Now, the problem is this: since the function $g(z)$ is equal to the series $$\sum\limits_{n=0}^{\infty}{a_{n}(z-z_{0})^{n}}$$ which is convergent in disk D so g(z) is analytic in D. Also h(z) is equal to the series $$\sum\limits_{n=1}^{\infty}{{{b_{n}}\over{(z-z_{0})^{n}}}}$$ which converges in the exterior $E$ of the circle with center $z_{0}$ and radius equal to the maximum distance from $z_{0}$ to the singularities of $f(z)$ inside $c_{2}$. so h(z) is analytic in E. from this discussion, we conclude that the singularities of f(z) outside $c_{1}$ must be caused by g(z) and singularities of f(z) inside $c_{2}$ must be caused by h(z) as the book said before. the book says: $g(z)$ must be singular at all points outside $c_{1}$ where $f(z)$ is singular. but we defined g(z) inside $c_{1}$ and we did not define it outside $c_{1}$ in other words the series which defines g(z) is convergent only inside D so how it can be defined outside $c_{1}$? in the same way h(z) is defined in the exterior E so how the book says:$h(z)$ must be singular inside $c_{2}$ where $f(z)$ is singular? [the textbook is ''Advanced Engineering Mathematics by Erwin Kreyszig'' 10th edition pages 709-712]
You can maybe think about it like this:
We use Taylor series and Laurent series to "approximate" functions, (if we use the whole series than it is not an approximation of course).
And $g(z)$ is the Taylor series that converges from the point from where we develop the "approximation" to the first singularity.
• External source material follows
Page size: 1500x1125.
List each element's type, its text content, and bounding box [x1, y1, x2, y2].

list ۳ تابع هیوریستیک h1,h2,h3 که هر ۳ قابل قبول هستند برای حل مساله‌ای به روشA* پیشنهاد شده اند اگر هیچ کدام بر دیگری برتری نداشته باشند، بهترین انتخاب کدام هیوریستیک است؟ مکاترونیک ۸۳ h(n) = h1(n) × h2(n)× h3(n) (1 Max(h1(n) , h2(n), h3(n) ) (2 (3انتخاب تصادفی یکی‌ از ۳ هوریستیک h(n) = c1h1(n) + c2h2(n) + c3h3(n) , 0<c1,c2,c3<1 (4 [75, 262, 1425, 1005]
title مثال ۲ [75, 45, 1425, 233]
On that distance from the starting point the "approximation" brakes apart. And on that circle it diverges.
After that point of singularity you use $h(z)$ which is the Laurent series and is converges from that point "forward".
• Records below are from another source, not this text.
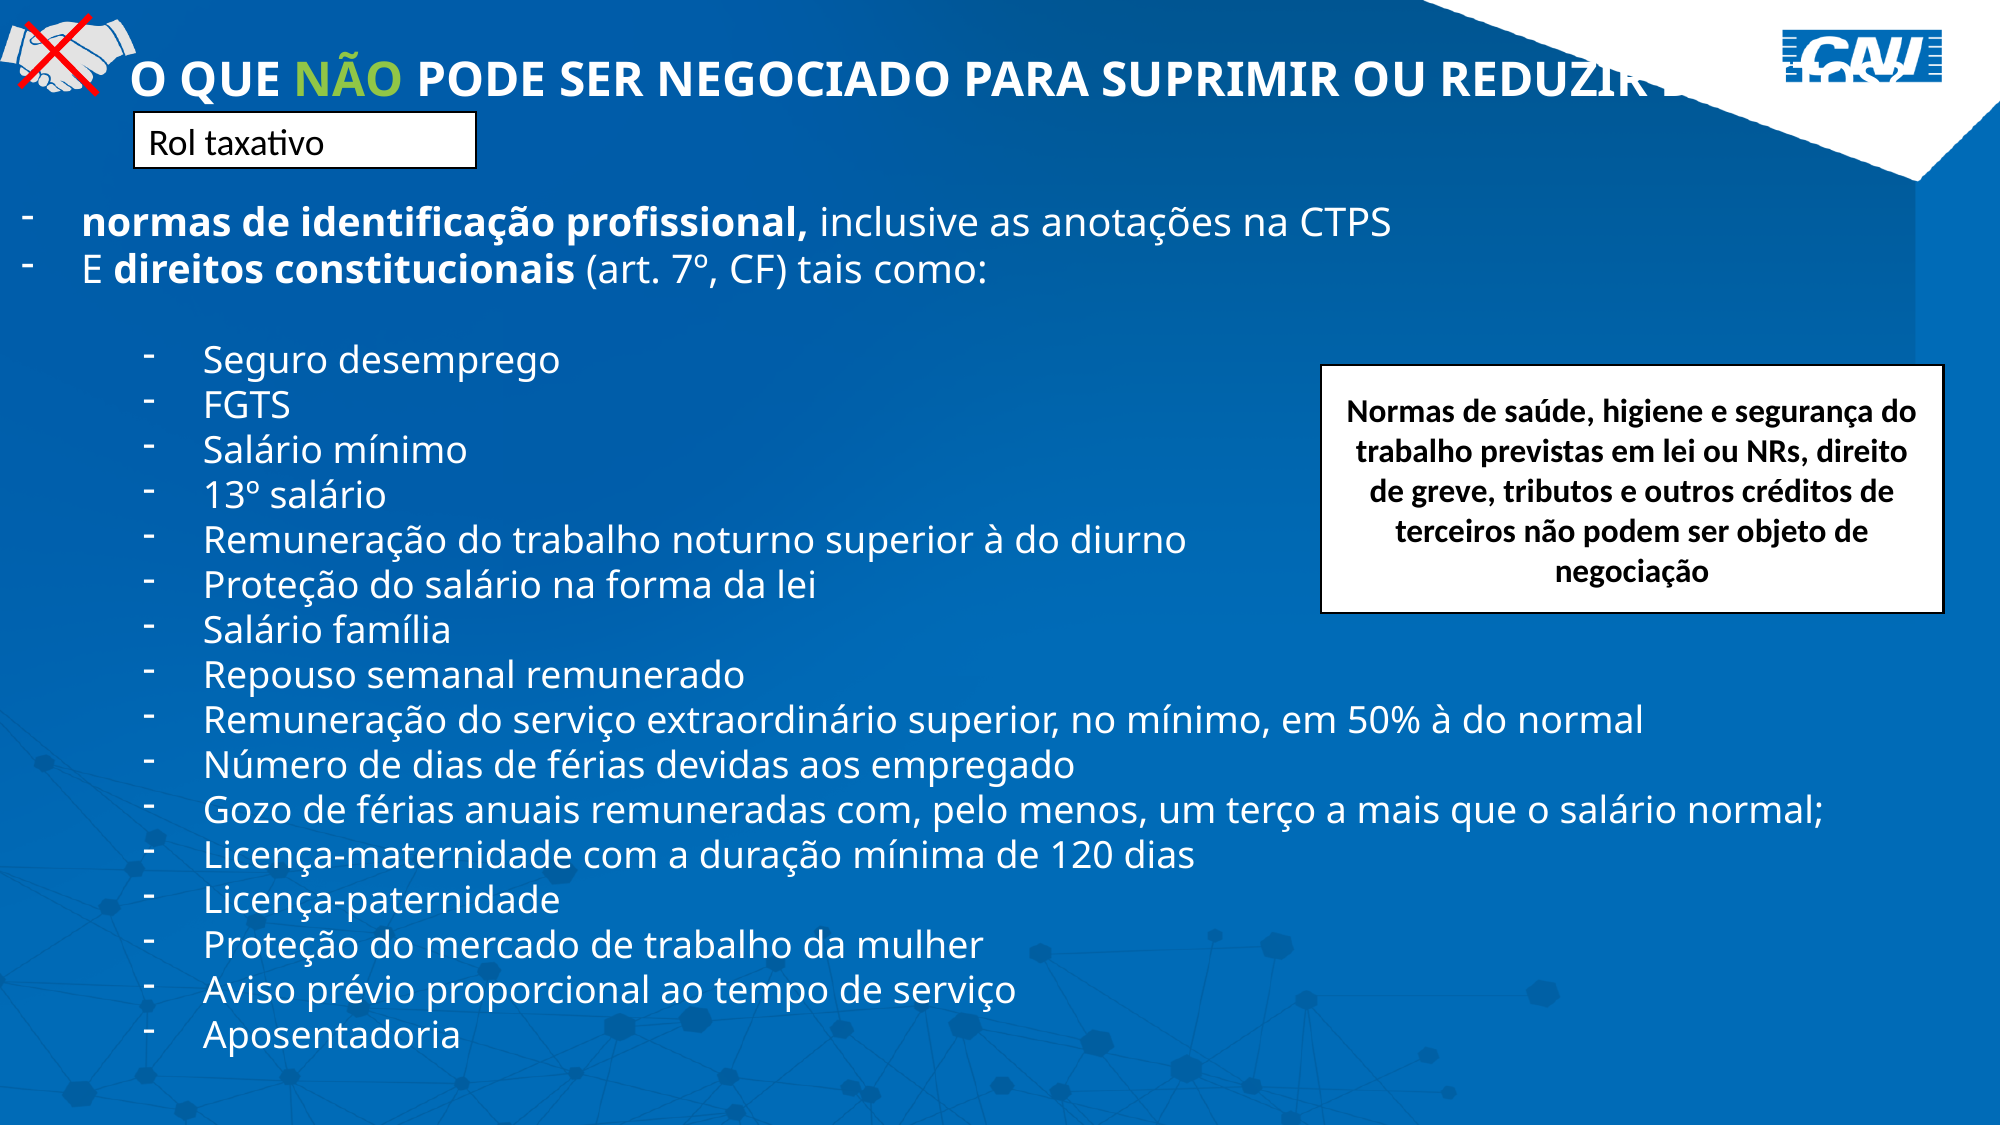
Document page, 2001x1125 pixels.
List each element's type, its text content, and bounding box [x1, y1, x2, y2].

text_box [26, 22, 98, 95]
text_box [0, 189, 2000, 1125]
text_box O QUE NÃO PODE SER NEGOCIADO PARA SUPRIMIR OU REDUZIR DIREITOS? [136, 9, 1980, 116]
text_box Rol taxativo [133, 111, 477, 169]
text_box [19, 15, 91, 87]
picture [0, 0, 2000, 189]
So Taylor series converges from the "starting point" up to the first singularity, and Laurent series converges from the singularity and forward.
So the red is the Taylor series approximation and green is the Laurent series approximation.
(Once again if we use the whole series than it is not an approximation but an equality).
I don't know if this will help, but maybe you can visualise it like this.